-- Reading text follows --

Kabuki Japanese Restaurant
Howard Hughes Center
6081 Center Drive, #203 (@ Sepulveda)
Los Angeles, CA 90045
It was a Saturday afternoon. My phone was flashing green and when I flipped it open, it said “mom’s cel.” Would my mother worry if, when I click “Ignore,” it goes straight to the default greeting of “Please leave a message?” Am I a horrible daughter if I just let it ring and go to voicemail as if I didn’t even hear it? Now, I both love and like Mom – love her because she is my mother and like her because she’s pretty badass. But right at that moment, I didn’t have time. Wait, she spent 23 hours in labor giving birth to me, she cooked and fed me three times a day, cleaned up after me, chauffeured me on-demand for 16 years, paid for my higher education with her hard earned money. Is it so much to ask to just talk to your mother for five minutes?!?!
"Yeap. It’s Sarah. You called me.” I had to chuckle.
"Hi Sarah!" Hmm. I knew she wasn’t calling to just chit-chat. She had that tell-tale tone, where “Sarah” came out saccharin sweet, buttering me up for some big favor that only the single daughter could to do.
"I forgot to tell you, when you picked me up last week, about your go-mo.” She forgot to tell me about my aunt? No she didn’t. She planned it this way. My mom doesn't forget anything.
"Your gomo is flying back home to Toronto from Korea and she has to stop in LA tomorrow for..." She made a semi-dramatic pause. "...six hours.” After emphasis on six, another purposeful silence to let the horrible flight schedule sink in. I could totally picture her face, eyes widened and mouth half agape, with the silent look of "Can you believe that?!?!" Six hours. So, what? I made an audible *gasp!* just for my Mom. “Oh my gosh! Six hours? How could they schedule her flights like that?” And then I stopped for her to fill me in, as I knew she would.

-- Reading text concluded --
-- Given records follows --

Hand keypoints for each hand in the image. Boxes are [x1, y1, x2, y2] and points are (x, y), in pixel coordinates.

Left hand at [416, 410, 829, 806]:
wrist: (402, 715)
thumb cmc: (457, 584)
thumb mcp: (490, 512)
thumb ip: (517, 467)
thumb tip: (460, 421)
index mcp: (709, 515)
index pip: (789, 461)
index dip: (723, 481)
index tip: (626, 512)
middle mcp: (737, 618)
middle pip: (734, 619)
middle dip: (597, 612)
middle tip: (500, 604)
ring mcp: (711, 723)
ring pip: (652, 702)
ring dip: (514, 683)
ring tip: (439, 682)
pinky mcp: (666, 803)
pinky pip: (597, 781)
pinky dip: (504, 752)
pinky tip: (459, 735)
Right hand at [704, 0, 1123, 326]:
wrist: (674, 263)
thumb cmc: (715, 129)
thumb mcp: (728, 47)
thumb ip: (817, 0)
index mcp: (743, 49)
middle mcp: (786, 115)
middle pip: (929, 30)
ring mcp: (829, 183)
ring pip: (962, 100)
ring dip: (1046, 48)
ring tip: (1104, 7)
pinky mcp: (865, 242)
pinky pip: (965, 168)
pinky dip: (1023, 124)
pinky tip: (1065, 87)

-- Given records concluded --
-- Given records follows --

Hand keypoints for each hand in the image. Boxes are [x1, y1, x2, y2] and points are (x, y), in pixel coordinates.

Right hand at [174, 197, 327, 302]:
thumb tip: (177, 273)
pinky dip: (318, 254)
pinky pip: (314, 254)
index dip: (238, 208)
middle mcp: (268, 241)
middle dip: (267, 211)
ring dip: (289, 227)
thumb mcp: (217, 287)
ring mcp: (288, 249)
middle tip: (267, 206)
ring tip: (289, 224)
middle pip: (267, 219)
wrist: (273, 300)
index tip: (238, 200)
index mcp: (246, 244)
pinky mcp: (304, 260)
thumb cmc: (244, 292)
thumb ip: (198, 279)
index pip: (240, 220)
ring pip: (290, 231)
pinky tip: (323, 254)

-- Given records concluded --

** Brief 1 **
Print the Kabuki Japanese Restaurant post from "Kabuki Japanese Restaurant" up to and including "for five minutes?!?!".
** Brief 2 **
For each statement, give yes or no on whether it agrees with the Kabuki Japanese Restaurant post, and quote the words of the post that settle it: (a) The writer's mother spent 23 hours in labor. (b) The aunt is flying home to Vancouver. (c) The writer's mother chauffeured the writer on demand for 10 years.
Work from the Kabuki Japanese Restaurant post alone.

** Answer space 1 **
Kabuki Japanese Restaurant
Howard Hughes Center
6081 Center Drive, #203 (@ Sepulveda)
Los Angeles, CA 90045
It was a Saturday afternoon. My phone was flashing green and when I flipped it open, it said “mom’s cel.” Would my mother worry if, when I click “Ignore,” it goes straight to the default greeting of “Please leave a message?” Am I a horrible daughter if I just let it ring and go to voicemail as if I didn’t even hear it? Now, I both love and like Mom – love her because she is my mother and like her because she’s pretty badass. But right at that moment, I didn’t have time. Wait, she spent 23 hours in labor giving birth to me, she cooked and fed me three times a day, cleaned up after me, chauffeured me on-demand for 16 years, paid for my higher education with her hard earned money. Is it so much to ask to just talk to your mother for five minutes?!?!

** Answer space 2 **
(a) Yes: "she spent 23 hours in labor giving birth to me"
(b) No: "Your gomo is flying back home to Toronto from Korea"
(c) No: "chauffeured me on-demand for 16 years"